*** Begin section ***

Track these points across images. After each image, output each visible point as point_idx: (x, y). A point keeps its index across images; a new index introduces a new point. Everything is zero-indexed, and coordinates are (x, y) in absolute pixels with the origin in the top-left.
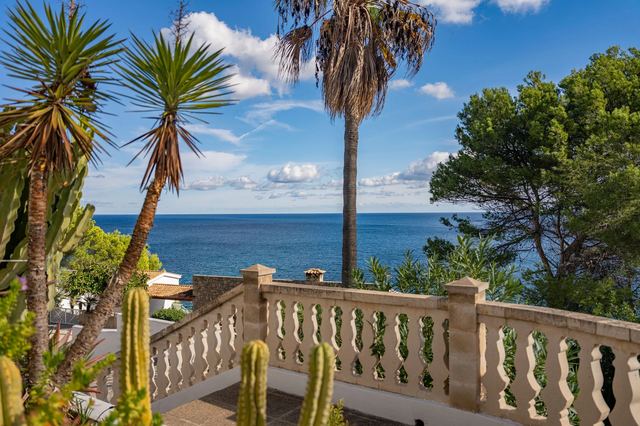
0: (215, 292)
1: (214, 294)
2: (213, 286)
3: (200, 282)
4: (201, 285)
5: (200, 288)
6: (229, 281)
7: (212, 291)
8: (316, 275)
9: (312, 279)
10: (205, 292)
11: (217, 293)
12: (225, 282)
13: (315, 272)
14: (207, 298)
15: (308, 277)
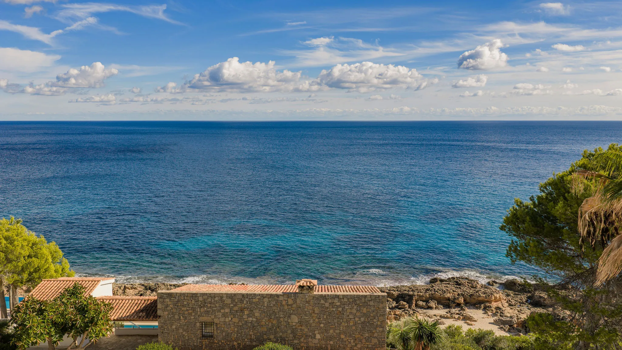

*** End section ***

EXERCISE AIM: Can you output every line of the items above without any change, leaving out the pictures?

SOLUTION:
Track these points across images. After each image, output each visible point as point_idx: (x, y). A point keeps its index across images; a new index introduces a new point. Everything is zero-indexed, and coordinates are (x, y) in absolute pixels with the origin in the top-left.
0: (215, 292)
1: (214, 294)
2: (213, 286)
3: (200, 282)
4: (201, 285)
5: (200, 288)
6: (229, 281)
7: (212, 291)
8: (316, 275)
9: (312, 279)
10: (205, 292)
11: (217, 293)
12: (225, 282)
13: (315, 272)
14: (207, 298)
15: (308, 277)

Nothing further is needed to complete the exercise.